The rectory was built to the June 1935 plans. Work began in October 1935, and the house was completed by May 1936. It was shown as "existing rectory" on the second draft of Cachemaille-Day's plans for the church. The design was not conventional, as it had a reinforced concrete first floor, and a flat roof. It was occupied by Rev H Nightingale in June 1936.

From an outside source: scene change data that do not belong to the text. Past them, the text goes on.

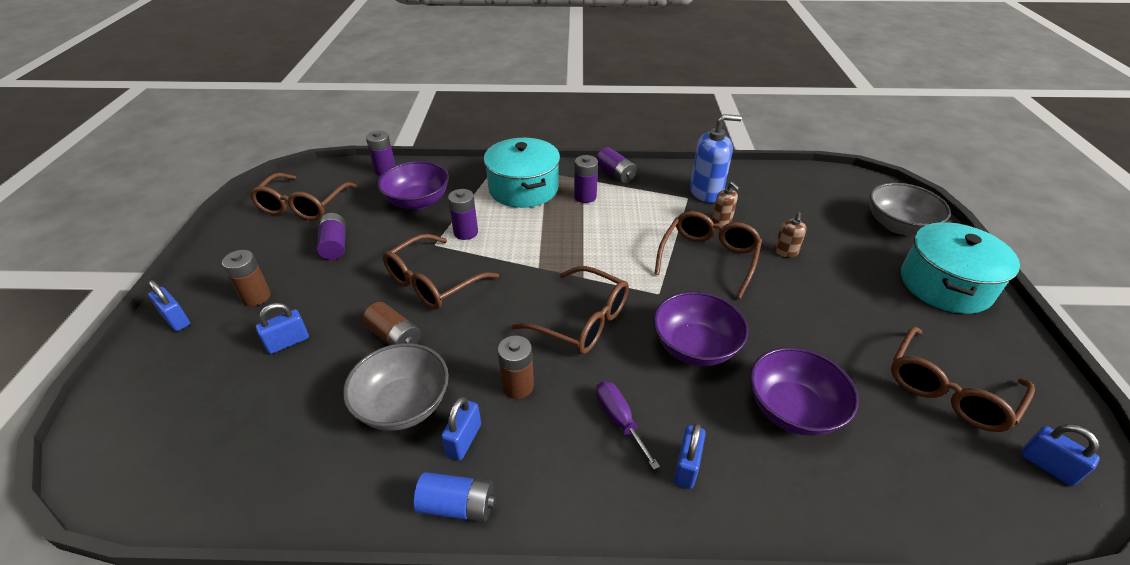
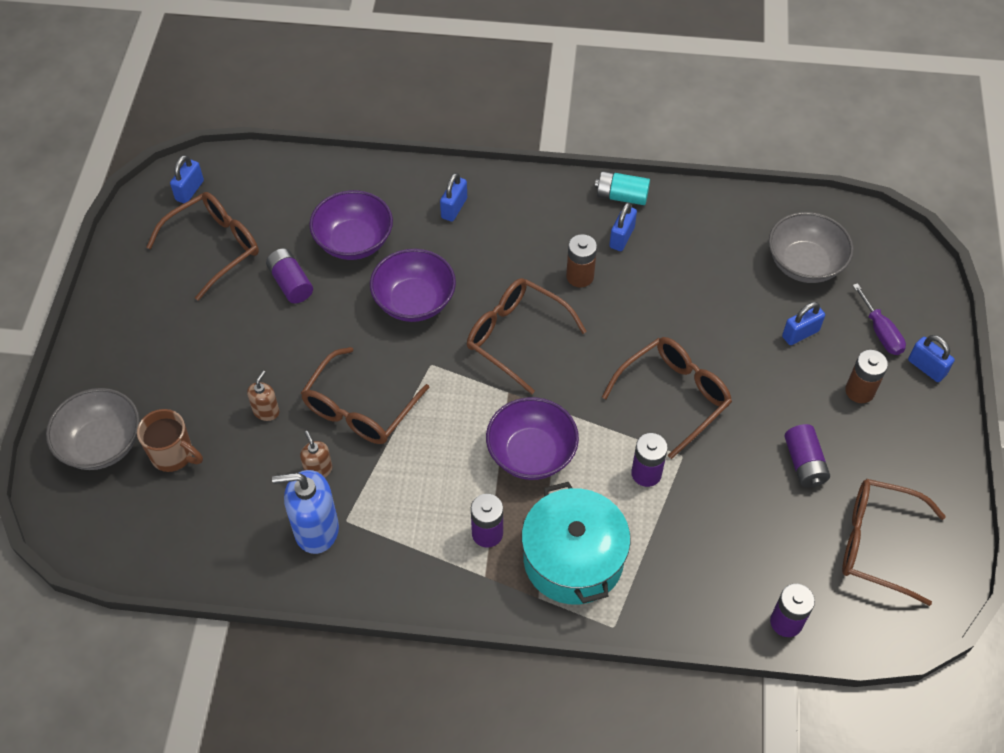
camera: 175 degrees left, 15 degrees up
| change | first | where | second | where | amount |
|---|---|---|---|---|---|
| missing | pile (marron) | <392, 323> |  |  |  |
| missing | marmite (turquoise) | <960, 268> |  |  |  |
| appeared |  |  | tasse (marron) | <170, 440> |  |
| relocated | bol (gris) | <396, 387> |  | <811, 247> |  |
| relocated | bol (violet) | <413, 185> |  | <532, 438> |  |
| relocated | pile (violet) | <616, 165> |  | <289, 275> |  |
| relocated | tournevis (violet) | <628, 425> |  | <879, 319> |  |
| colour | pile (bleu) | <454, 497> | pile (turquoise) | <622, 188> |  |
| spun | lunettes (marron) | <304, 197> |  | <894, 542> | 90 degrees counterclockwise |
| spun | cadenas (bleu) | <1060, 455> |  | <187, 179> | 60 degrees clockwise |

Michael Barber, FRS (1934 – 1991) was a chemist and mass spectrometrist who became the church organist. His father was a carpenter who had been the main carpenter in the construction of the church building. In addition, he had designed and built a bishop's chair, which he presented to the church, and subsequently was involved in building a pipe organ in the building. His father died when Barber was quite young, but he began playing the organ in the church when he was 15. He was encouraged in this by George Elmsley, the senior organist who fostered a love of church organ music in the young Barber. He later succeeded Elmsley, and was the church organist for the rest of his life.

==Architecture==
The plan of the church is a star, comprising two inter-locked squares. The square which has its corners aligned east-west is larger than that with its sides aligned east-west, creating a larger area at the eastern point of the star, sufficient to accommodate the altar. The site on which it was built was waterlogged, and the reinforced concrete frame is supported by foundations which are 15 ft deep. Externally, it is clad with "red brick in English bond with some stone dressings". The roof is flat with a cross in the centre. It is supported by concrete beams which are 15 in deep, arranged to form a grid of squares with sides 10 ft long. These are aligned with the diagonal square of the building, and the top 3 in of the beams form part of the roof slab.

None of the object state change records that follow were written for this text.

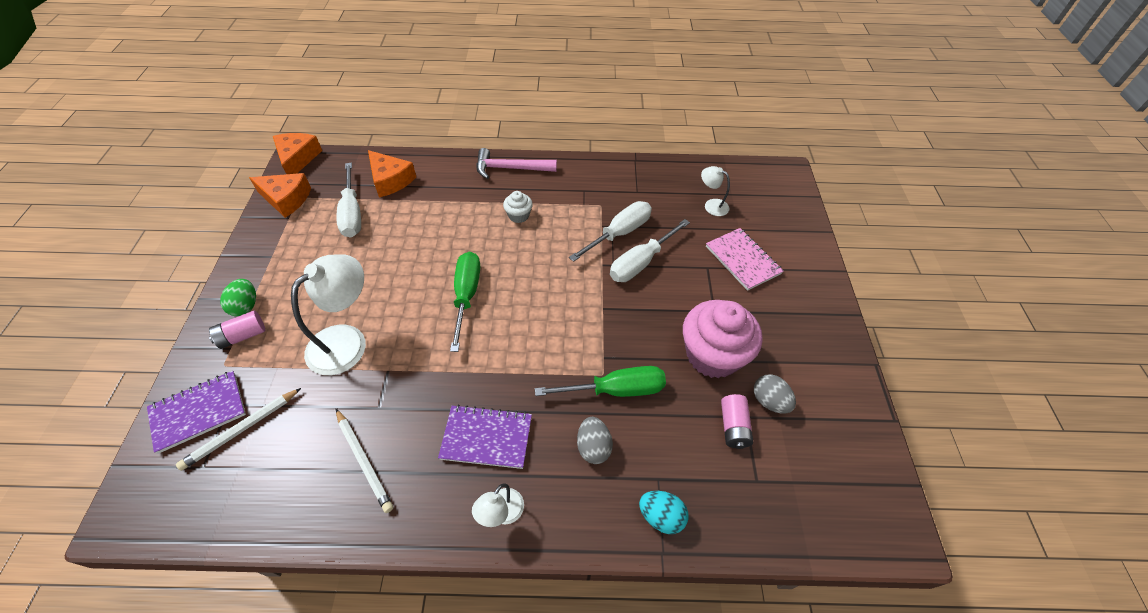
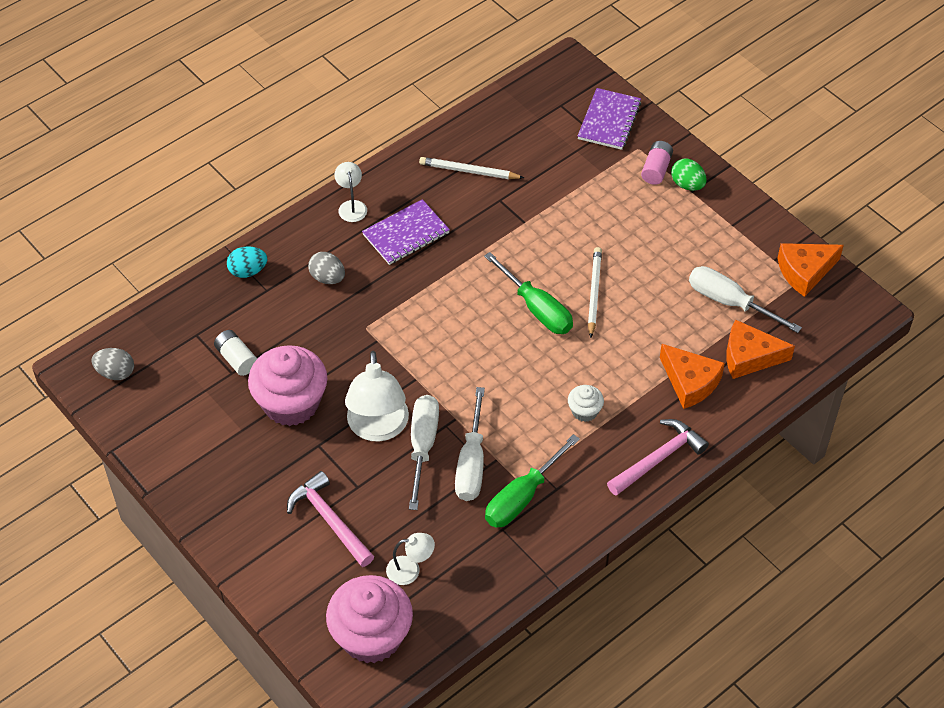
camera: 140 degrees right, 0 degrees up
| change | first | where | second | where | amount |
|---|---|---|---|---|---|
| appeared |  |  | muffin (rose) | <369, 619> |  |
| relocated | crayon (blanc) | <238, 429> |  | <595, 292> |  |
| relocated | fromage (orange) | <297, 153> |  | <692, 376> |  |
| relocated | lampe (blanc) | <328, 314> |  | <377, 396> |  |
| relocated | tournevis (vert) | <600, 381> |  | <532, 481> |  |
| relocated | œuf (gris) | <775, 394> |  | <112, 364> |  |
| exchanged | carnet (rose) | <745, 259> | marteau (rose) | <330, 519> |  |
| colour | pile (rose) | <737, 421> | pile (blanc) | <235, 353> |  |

At the western end of the building is a single-storey rectangular porch or narthex. This houses the two entrance doors, and has three lancet windows on each side. The windows illuminate the baptistry to the south and the children's corner to the north. The points of the star that align with the cardinal points of the compass have large clerestory windows in both sides of the triangle. The window in the eastern point, behind the altar, is glazed with some 30,000 pieces of coloured glass, depicting a host of angels in red and blue. It was designed by Christopher Webb, and cost £350 when the building was constructed. One of the panels was fitted back-to-front when the window was restored in the 1960s. The window sills were repaired in 2000, which required the bottom row of panels to be removed. The fifth panel was returned to its correct orientation, but the first panel was re-fitted back to front. The interior of the building is "raw but spatially subtle". It has an "ingenious plan with lofty columns supporting [a] flat ribbed roof". The plans show the long-held tradition that Cachemaille-Day intended to place the altar in the centre of the building to be incorrect.

==Geography==
Under the ancient parishes system, Northenden stretched to the west of the centre of population, covering the modern area of Northern Moor, and to the south, covering Sharston, Benchill, Wythenshawe and Woodhouse Park. In 1866, it became a civil parish with an elected parish council. The southern part became the separate civil parish of Northen Etchells or Northenden Etchells, as it had its own parish council. The parish included the hamlets of Lawton Moor, Northen Moor, Rose Hill, and part of Wythenshawe. The civil parishes were abolished in 1931 when the area was transferred from Cheshire to Manchester. St Michael and All Angels was built on Orton Road, which was part of the ecclesiastical parish of Northenden, but since the development of the Wythenshawe garden suburb, is located in the area of Northern Moor. The church describes iself as St Michael and All Angels, Lawton Moor, but gives its postal address as Orton Road, Northern Moor.